» **Exercise details**
Please work out how many lines in the data below hold the word "Entente", and state only the number.

*** Opening Supplied data ***

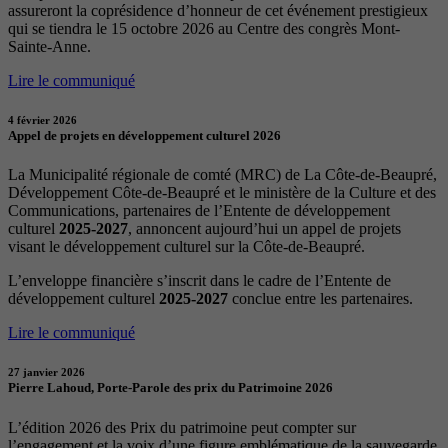
assureront la coprésidence d’honneur de cet événement prestigieux
qui se tiendra le 15 octobre 2026 au Centre des congrès Mont-
Sainte-Anne.
Lire le communiqué
4 février 2026
Appel de projets en développement culturel 2026
La Municipalité régionale de comté (MRC) de La Côte-de-Beaupré,
Développement Côte-de-Beaupré et le ministère de la Culture et des
Communications, partenaires de l’Entente de développement
culturel
2025-2027
, annoncent aujourd’hui un appel de projets
visant le développement culturel sur la Côte-de-Beaupré.
L’enveloppe financière s’inscrit dans le cadre de l’Entente de
développement culturel
2025-2027
conclue entre les partenaires.
Lire le communiqué
27 janvier 2026
Pierre Lahoud, Porte-Parole des prix du Patrimoine 2026
L’édition 2026 des Prix du patrimoine peut compter sur
l’engagement et la voix d’une figure emblématique de la sauvegarde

*** Closing Supplied data ***

» **Answer to the problem**
2